Multiperspektivisch und ausufernd erzählt Ande Pliego aus den Blickwinkeln von Mila, Rodrigo, Cassandra und Ashton. Auszüge aus dem neuesten Werk von Alastor über die Erzählkunst ziehen sich wie ein roter Faden durch die Handlung und Kapitel aus den Krimis mit Beschreibungen der Morde der anwesenden Autoren, die mit den Namen der Gäste präpariert wurden, versetzen alle in Angst und Schrecken.
Denn kaum angekommen, gibt es auch schon die erste fein drapierte Leiche weit vom Haupthaus entfernt. Rodrigo, einst Anwalt, fühlt sich für etwas schuldig und scheint einem seiner Figuren aus dem eigenen Roman gleich hingerichtet worden zu sein. Der arrogante Fletcher, der sich zu gern über den jüngeren Asthon lustig macht, glaubt, dass diese Leiche nur ein Fake ist. Da das WLAN von Mila ausgeschaltet wurde, wird die Polizei nicht informiert. Auch nach der zweiten, dritten und vierten Leiche und Milas aufkommenden Zweifeln über ihre Rolle als vermeintliche Komplizin nimmt niemand Kontakt zur Polizei auf. Alle Gäste haben irgendwelche Leichen im Keller, d.h. sie haben Manuskripte oder Ideen gestohlen, Identitäten verändert, sind am Tod anderer schuldig geworden oder werden als Serienkiller enttarnt. Würden sie sich schuldig bekennen und selbstkritisch in die eigenen Abgründe sehen, könnten sie weiterleben. Doch wer ist nun der Racheengel, der alle Pläne für diese Woche in der Autorenresidenz durchkreuzt? Und wo ist das Motiv? Ist es einer oder eine der Anwesenden? Dass alle sich schon mal begegnet sind, wird auch mal so nebenher erzählt und wirkt etwas unlogisch.
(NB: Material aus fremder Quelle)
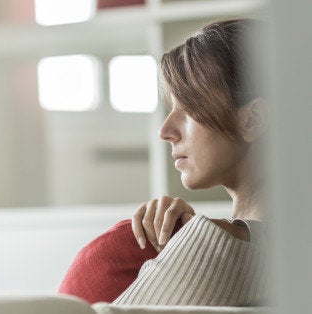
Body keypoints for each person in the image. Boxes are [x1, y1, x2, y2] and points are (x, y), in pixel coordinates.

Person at [59, 18, 268, 306]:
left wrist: (198, 237)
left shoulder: (217, 248)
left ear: (254, 118)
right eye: (172, 109)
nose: (165, 131)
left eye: (190, 107)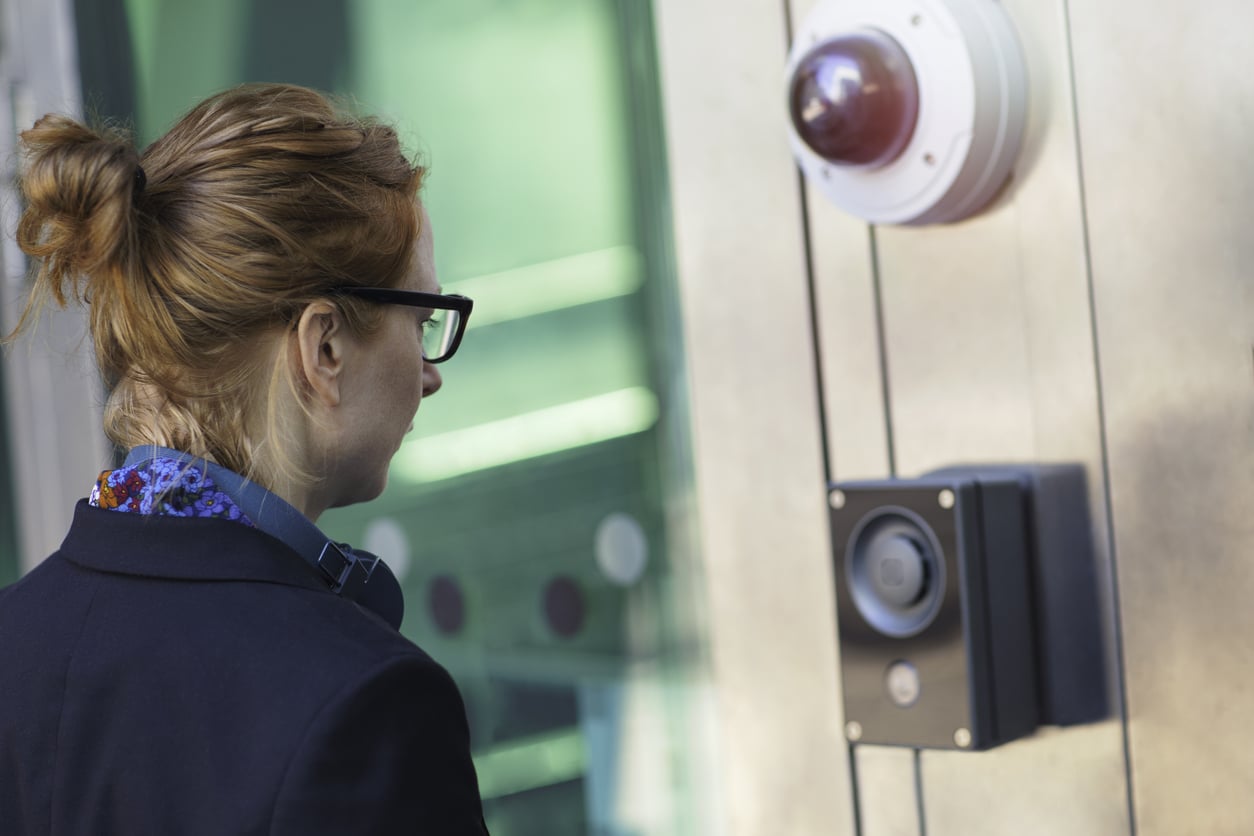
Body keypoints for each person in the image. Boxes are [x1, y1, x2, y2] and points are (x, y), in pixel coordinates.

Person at [0, 83, 488, 834]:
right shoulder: (364, 705)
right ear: (323, 346)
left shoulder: (15, 643)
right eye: (421, 321)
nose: (431, 372)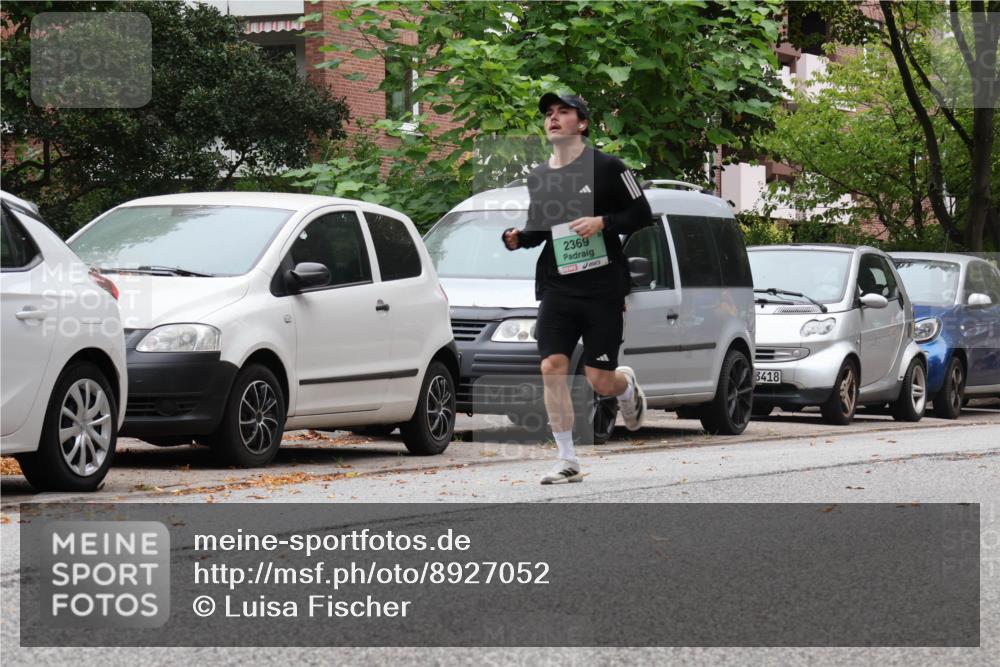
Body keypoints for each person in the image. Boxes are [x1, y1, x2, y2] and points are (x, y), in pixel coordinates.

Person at [502, 91, 652, 485]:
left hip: (602, 289)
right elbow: (541, 227)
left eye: (563, 112)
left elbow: (641, 214)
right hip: (558, 287)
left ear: (582, 123)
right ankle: (567, 458)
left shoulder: (608, 168)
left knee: (598, 379)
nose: (553, 119)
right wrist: (519, 237)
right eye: (549, 114)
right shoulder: (541, 176)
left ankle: (625, 386)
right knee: (552, 366)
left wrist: (602, 221)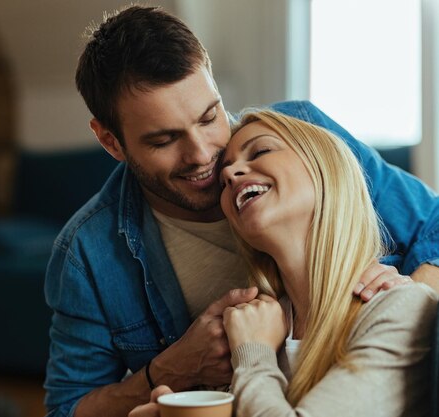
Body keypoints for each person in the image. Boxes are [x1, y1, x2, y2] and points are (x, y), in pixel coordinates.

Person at [44, 5, 439, 417]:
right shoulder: (87, 252)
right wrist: (170, 371)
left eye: (210, 116)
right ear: (111, 142)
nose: (206, 158)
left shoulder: (299, 136)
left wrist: (403, 307)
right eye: (164, 140)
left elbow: (435, 224)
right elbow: (67, 409)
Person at [129, 109, 438, 417]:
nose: (229, 174)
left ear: (325, 168)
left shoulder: (401, 305)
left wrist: (253, 356)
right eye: (224, 176)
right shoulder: (252, 325)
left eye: (261, 150)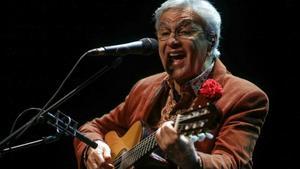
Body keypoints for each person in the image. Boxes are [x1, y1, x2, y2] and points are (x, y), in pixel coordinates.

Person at [73, 0, 269, 168]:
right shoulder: (145, 87)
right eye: (164, 33)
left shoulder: (245, 96)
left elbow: (232, 162)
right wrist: (93, 149)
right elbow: (91, 127)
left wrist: (193, 161)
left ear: (211, 41)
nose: (172, 41)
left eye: (185, 31)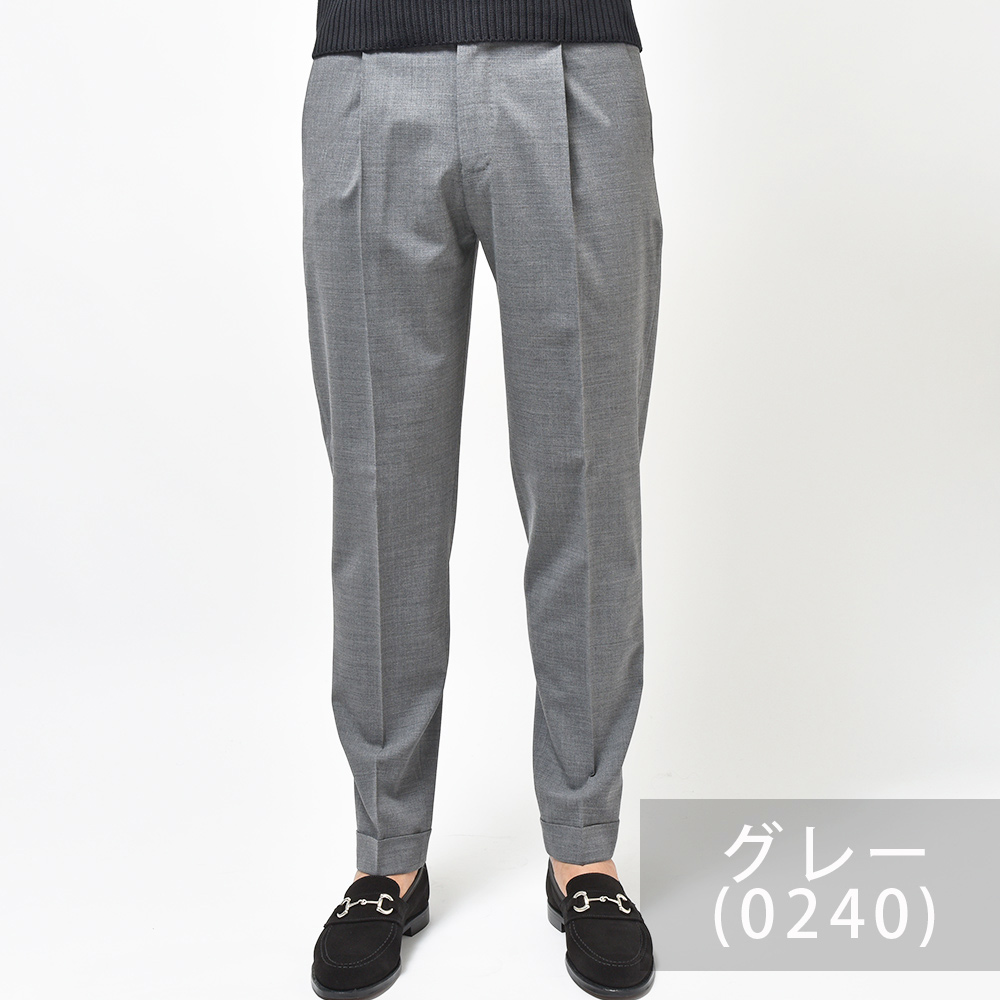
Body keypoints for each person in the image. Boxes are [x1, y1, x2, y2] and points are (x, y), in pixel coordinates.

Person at [301, 2, 662, 997]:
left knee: (586, 487)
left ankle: (584, 848)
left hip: (573, 56)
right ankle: (386, 856)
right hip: (369, 62)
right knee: (380, 498)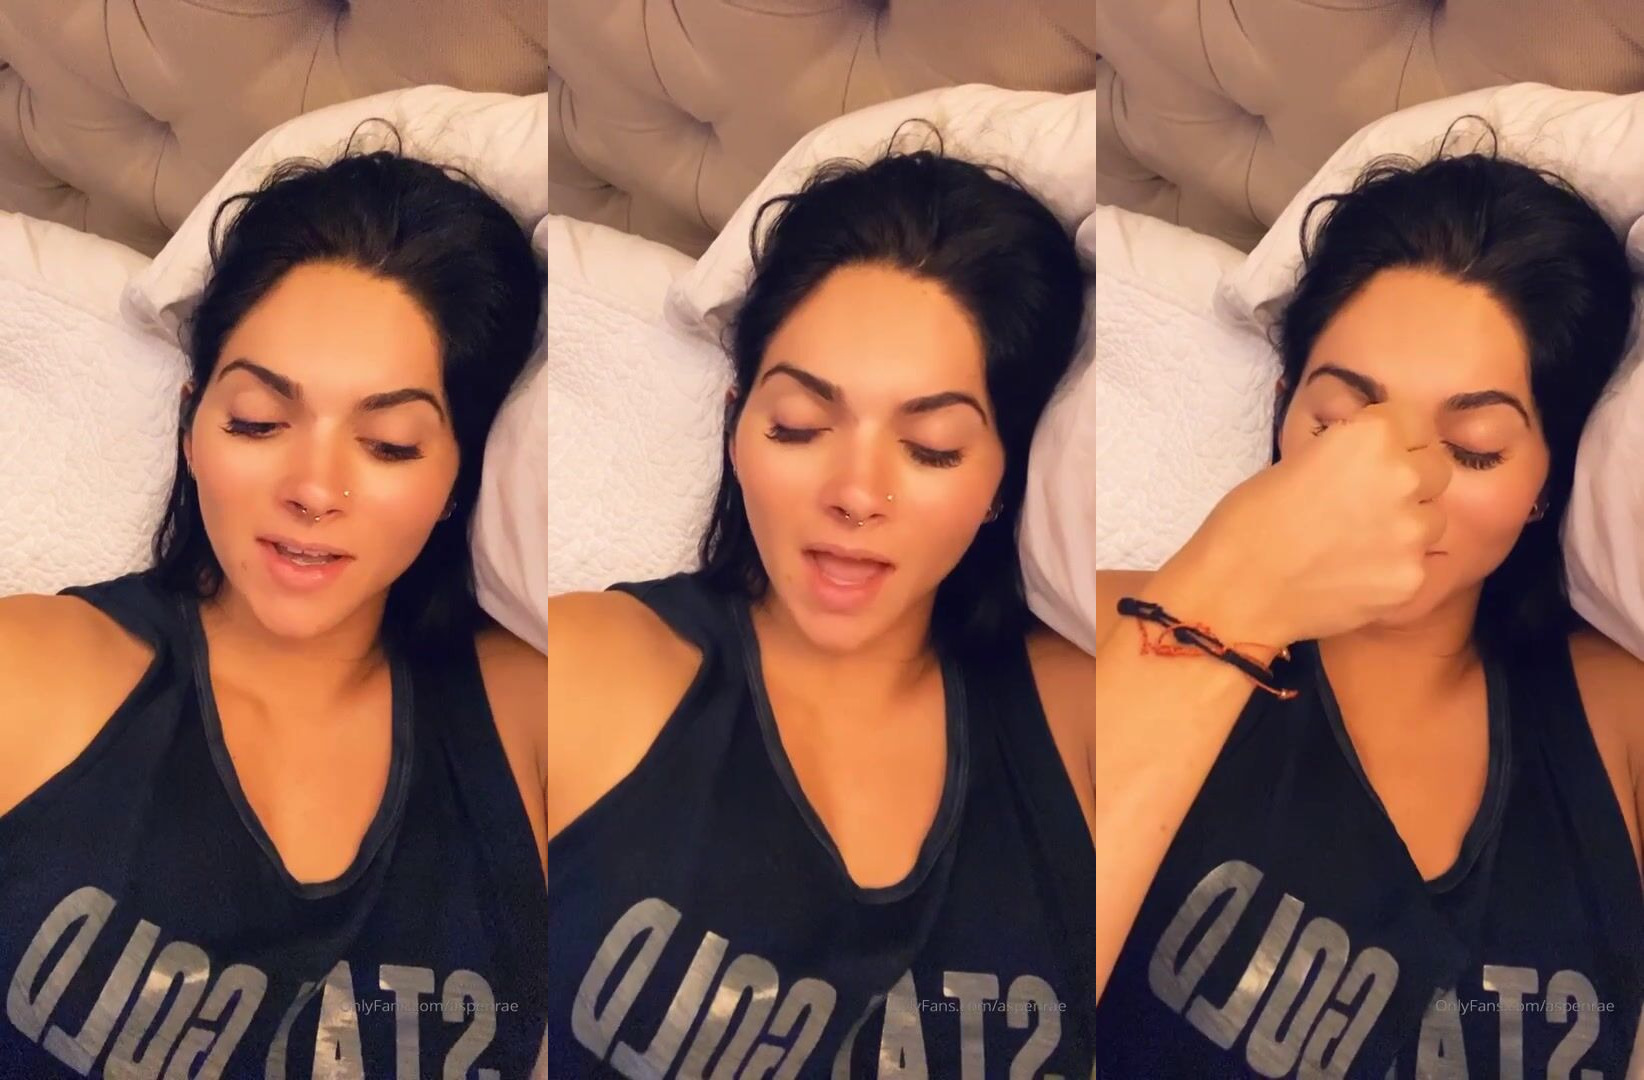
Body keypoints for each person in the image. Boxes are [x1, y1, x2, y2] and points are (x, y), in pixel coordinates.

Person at [544, 145, 1094, 1077]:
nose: (855, 493)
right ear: (736, 427)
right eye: (799, 427)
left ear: (1004, 481)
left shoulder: (1081, 713)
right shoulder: (590, 670)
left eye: (931, 447)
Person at [0, 143, 549, 1077]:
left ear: (460, 479)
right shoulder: (32, 676)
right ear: (191, 427)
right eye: (258, 421)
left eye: (389, 443)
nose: (313, 488)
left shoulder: (538, 716)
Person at [1094, 148, 1644, 1076]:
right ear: (1282, 413)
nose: (1399, 484)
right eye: (1342, 424)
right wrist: (1236, 582)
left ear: (1547, 484)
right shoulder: (1132, 628)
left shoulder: (1615, 714)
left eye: (1473, 447)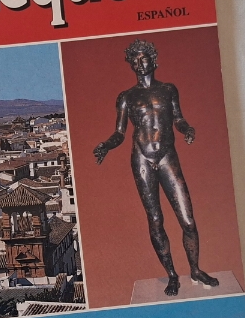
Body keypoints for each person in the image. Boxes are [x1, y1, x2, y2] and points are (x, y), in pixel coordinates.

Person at [93, 39, 218, 296]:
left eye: (144, 58)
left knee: (188, 220)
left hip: (167, 156)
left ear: (153, 59)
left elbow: (178, 118)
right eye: (134, 60)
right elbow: (119, 132)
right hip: (142, 158)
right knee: (156, 219)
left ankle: (195, 269)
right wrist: (106, 145)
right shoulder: (126, 97)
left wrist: (187, 129)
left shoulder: (168, 90)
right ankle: (172, 274)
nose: (139, 63)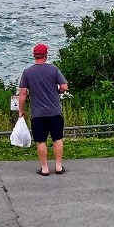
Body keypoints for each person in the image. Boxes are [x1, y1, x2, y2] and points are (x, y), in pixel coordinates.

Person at [18, 42, 70, 176]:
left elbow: (23, 93)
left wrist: (21, 111)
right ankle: (58, 166)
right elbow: (64, 87)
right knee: (57, 138)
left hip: (38, 113)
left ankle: (45, 168)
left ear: (34, 56)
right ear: (46, 55)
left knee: (41, 140)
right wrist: (56, 91)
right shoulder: (54, 69)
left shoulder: (27, 72)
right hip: (55, 112)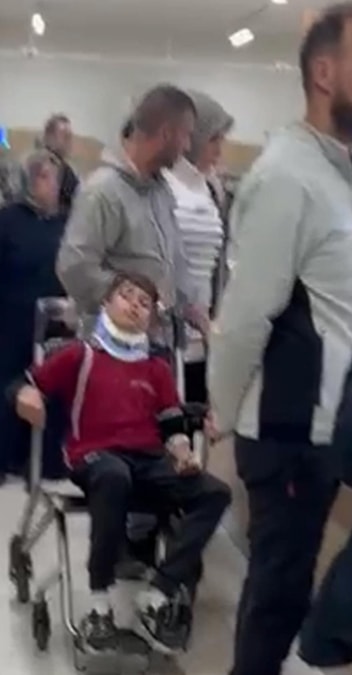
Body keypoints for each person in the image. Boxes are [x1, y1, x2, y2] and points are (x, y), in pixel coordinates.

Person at [207, 3, 352, 673]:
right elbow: (245, 316)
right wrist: (220, 413)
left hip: (320, 429)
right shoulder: (287, 176)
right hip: (289, 432)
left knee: (287, 595)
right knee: (276, 598)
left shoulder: (332, 172)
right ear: (324, 73)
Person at [9, 272, 230, 655]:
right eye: (127, 296)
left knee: (215, 493)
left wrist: (183, 455)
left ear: (151, 318)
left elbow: (171, 423)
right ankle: (99, 609)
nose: (135, 306)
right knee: (114, 475)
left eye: (145, 303)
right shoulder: (81, 355)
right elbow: (26, 382)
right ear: (107, 304)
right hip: (94, 455)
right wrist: (24, 395)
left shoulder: (156, 368)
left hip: (147, 460)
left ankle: (157, 595)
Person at [57, 84, 208, 339]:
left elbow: (174, 263)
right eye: (186, 135)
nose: (187, 146)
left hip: (154, 345)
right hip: (110, 347)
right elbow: (75, 267)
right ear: (166, 133)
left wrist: (193, 307)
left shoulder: (161, 192)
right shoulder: (104, 191)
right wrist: (132, 303)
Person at [0, 150, 69, 479]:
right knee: (8, 386)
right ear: (29, 181)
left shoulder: (63, 224)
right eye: (43, 177)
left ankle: (42, 461)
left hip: (53, 324)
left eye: (54, 178)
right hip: (11, 320)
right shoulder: (8, 220)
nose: (51, 185)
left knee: (49, 388)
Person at [164, 90, 234, 403]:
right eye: (213, 139)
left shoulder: (212, 190)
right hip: (163, 332)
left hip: (202, 336)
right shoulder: (162, 185)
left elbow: (217, 266)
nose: (219, 149)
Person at [42, 113, 80, 214]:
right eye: (65, 136)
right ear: (49, 137)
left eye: (70, 136)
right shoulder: (41, 164)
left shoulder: (66, 167)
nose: (69, 141)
Unklar ist, warum Mila nicht von der Person erkannt wird, an der sie sich rächen will. Obwohl dieser Roman fast fünfhundert Seiten umfasst, ergibt sich kein klares Bild von den einzelnen Figuren, die das Genre Krimi so lieben und ihrer individuellen Schreibweise. Die Morde an Koch und Hausmädchen wirken völlig überraschend und unnötig. Nur drei der angereisten Gäste werden die Insel traumatisiert verlassen und am Ende den Versuch unternehmen, zu analysieren, was eigentlich geschehen ist.
Der dramatische Erzählbogen für diesen Krimi funktioniert nicht, da die Handlung sich immer wieder zerfasert und die Whodunit – Auflösung mit den hintergründigen Motiven zu lang auf sich warten lässt.